No. tcp_check_probe_timer() first checks if there is a pending timer and 
Will not overwrite it.
    
    There seems to be a philosophical difference between this patch and
    the existing logic in tcp_check_probe_timer()/tcp_probe0_base():
    
    /* Something is really bad, we could not queue an additional packet,
     * because qdisc is full or receiver sent a 0 window, or we are paced.
     * We do not want to add fuel to the fire, or abort too early,
     * so make sure the timer we arm now is at least 200ms in the future,
     * regardless of current icsk_rto value (as it could be ~2ms)
     */
    static inline unsigned long tcp_probe0_base(const struct sock *sk)
    {
      return max_t(unsigned long, inet_csk(sk)->icsk_rto, TCP_RTO_MIN);
    }
    ...
    static inline void tcp_check_probe_timer(struct sock *sk)
    {
            if (!tcp_sk(sk)->packets_out && !inet_csk(sk)->icsk_pending)
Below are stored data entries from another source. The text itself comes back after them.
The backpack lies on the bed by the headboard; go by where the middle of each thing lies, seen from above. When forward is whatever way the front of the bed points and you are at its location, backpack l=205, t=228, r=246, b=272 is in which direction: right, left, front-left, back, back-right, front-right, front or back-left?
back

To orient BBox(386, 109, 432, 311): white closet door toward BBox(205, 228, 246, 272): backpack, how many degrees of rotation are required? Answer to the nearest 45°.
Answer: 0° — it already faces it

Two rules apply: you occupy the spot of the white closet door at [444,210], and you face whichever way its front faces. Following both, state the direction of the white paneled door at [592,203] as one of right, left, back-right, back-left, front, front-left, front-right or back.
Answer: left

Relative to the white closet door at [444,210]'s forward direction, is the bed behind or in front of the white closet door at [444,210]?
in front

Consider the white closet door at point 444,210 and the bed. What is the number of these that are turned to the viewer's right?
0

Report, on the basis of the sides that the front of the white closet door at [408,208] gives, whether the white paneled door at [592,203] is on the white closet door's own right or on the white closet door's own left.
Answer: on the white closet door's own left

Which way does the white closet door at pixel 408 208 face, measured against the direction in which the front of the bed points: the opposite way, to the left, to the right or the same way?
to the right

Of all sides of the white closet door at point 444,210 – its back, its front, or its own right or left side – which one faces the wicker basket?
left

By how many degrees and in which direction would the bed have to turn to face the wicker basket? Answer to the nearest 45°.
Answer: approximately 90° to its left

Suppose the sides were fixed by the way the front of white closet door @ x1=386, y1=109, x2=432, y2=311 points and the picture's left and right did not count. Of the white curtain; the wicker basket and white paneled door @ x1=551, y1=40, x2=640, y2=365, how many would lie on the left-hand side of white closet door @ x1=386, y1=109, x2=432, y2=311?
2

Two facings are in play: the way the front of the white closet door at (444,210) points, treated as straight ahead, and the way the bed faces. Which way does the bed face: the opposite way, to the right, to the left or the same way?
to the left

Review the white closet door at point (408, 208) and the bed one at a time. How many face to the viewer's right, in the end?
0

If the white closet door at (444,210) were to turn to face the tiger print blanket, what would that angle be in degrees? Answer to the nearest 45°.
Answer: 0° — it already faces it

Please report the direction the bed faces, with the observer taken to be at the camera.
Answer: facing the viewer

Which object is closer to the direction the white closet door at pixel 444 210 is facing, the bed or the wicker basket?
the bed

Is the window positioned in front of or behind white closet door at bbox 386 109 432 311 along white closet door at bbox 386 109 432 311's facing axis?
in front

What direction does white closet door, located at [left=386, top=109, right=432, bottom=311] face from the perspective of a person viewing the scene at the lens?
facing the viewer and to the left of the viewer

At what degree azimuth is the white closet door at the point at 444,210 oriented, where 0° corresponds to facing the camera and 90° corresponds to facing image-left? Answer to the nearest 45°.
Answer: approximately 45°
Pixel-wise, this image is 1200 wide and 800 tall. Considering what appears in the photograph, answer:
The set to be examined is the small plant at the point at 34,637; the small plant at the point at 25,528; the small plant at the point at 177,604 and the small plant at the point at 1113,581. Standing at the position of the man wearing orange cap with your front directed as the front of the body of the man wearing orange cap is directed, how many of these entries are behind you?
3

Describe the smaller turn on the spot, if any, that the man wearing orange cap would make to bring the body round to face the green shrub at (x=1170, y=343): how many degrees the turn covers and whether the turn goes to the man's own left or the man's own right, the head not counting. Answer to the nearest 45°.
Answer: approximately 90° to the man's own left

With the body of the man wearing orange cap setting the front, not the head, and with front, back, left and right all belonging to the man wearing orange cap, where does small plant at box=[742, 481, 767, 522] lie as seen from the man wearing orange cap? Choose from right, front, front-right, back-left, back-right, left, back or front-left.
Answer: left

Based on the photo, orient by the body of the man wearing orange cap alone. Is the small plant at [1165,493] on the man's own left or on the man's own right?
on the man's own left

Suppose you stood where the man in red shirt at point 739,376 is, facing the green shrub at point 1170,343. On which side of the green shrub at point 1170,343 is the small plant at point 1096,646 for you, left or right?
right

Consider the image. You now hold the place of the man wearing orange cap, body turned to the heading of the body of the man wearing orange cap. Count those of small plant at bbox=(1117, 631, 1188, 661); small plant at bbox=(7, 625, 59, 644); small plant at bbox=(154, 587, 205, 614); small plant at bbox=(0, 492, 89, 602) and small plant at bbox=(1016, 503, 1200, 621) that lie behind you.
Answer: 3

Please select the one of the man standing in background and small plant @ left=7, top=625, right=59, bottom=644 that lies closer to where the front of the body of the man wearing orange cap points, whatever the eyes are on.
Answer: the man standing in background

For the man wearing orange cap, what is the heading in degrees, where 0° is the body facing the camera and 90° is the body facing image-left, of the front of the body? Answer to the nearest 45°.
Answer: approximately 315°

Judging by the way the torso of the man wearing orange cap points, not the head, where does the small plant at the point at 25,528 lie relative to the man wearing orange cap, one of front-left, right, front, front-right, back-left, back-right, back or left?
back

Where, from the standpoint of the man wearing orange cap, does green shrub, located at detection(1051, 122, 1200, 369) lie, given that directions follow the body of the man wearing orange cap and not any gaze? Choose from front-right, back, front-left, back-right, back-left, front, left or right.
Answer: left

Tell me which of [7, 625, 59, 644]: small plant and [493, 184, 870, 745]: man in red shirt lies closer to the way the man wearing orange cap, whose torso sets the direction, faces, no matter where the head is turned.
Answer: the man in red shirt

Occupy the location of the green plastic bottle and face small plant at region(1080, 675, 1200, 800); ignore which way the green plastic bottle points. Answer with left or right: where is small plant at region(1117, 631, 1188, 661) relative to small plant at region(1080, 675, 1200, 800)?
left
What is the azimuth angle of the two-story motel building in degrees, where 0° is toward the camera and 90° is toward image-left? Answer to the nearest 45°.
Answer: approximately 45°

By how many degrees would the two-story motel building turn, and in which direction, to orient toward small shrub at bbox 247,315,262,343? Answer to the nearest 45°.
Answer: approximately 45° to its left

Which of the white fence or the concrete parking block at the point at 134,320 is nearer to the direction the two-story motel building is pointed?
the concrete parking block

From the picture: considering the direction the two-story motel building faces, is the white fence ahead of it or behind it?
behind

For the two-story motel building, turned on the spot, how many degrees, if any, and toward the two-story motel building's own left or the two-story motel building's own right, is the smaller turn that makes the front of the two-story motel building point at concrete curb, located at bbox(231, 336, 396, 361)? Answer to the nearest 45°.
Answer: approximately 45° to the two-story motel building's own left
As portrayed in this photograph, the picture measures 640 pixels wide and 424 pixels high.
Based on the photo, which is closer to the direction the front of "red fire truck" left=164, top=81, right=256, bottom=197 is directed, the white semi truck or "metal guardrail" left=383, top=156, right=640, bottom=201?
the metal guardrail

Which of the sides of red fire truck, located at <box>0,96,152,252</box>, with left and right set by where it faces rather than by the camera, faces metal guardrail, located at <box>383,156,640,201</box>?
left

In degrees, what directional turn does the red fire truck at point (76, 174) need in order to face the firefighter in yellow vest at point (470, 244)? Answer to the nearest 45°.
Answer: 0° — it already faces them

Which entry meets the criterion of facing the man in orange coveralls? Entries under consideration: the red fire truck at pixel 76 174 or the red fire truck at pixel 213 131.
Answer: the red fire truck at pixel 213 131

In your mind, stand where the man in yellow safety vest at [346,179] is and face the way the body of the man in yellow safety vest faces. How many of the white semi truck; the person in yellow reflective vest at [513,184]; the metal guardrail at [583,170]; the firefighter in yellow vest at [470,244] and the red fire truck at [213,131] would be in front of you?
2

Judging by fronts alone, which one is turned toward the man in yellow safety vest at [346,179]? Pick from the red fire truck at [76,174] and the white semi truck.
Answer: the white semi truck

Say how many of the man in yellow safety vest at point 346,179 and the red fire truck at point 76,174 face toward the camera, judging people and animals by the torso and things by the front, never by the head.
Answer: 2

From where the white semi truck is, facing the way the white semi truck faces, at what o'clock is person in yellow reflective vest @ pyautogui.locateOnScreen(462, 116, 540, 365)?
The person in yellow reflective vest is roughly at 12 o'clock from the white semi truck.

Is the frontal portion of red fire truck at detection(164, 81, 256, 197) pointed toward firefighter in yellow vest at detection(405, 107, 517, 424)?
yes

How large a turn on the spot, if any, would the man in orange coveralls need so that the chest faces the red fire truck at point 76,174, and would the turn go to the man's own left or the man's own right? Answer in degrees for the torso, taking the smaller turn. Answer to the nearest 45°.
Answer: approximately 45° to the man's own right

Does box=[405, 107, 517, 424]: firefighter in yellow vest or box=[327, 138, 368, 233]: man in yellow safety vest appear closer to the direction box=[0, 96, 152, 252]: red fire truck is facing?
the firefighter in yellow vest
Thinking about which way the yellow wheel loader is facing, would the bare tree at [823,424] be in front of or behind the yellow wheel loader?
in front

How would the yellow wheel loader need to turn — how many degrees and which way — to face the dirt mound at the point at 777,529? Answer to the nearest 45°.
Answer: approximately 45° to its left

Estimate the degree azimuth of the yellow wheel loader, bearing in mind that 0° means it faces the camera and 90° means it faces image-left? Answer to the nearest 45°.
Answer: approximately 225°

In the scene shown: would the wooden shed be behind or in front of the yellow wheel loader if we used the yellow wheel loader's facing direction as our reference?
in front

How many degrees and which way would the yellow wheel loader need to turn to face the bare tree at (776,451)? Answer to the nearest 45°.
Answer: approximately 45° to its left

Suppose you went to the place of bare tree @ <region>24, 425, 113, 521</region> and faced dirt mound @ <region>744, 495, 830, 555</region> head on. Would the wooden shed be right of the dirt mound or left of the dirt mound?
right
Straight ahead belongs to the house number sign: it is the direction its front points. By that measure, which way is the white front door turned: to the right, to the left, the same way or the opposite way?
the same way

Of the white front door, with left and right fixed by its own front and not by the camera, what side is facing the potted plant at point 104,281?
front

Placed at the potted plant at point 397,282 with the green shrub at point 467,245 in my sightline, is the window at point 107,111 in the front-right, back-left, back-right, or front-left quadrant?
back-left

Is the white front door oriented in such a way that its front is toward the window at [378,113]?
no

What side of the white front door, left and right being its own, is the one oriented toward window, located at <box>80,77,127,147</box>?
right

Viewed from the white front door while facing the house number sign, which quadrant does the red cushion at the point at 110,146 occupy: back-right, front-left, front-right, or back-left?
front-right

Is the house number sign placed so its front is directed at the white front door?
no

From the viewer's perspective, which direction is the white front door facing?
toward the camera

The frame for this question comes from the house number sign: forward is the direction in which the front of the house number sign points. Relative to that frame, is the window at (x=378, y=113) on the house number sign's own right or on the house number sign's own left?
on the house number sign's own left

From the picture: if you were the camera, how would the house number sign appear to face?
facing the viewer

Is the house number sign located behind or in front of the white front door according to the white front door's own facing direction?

                    tcp_reset_xmit_timer(sk, ICSK_TIME_PROBE0,
                                         tcp_probe0_base(sk), TCP_RTO_MAX,
                                         NULL);
    }
    
    If we apply some version of this patch then we should probably at
    least update this comment above tcp_probe0_base() to clarify the new
    strategy.
    
Thanks for pointing this out. In the use case we consider packets can be
dropped as a result of applying a rate limit, so in this case drops are not a
sign that things are really bad (and in my measurements do not occur very
often). In retrospect I should have set the default sysctl value to 0 so the
behavior would not change unless one desires it by setting the sysctl to a
non-zero value.

    cheers,
    neal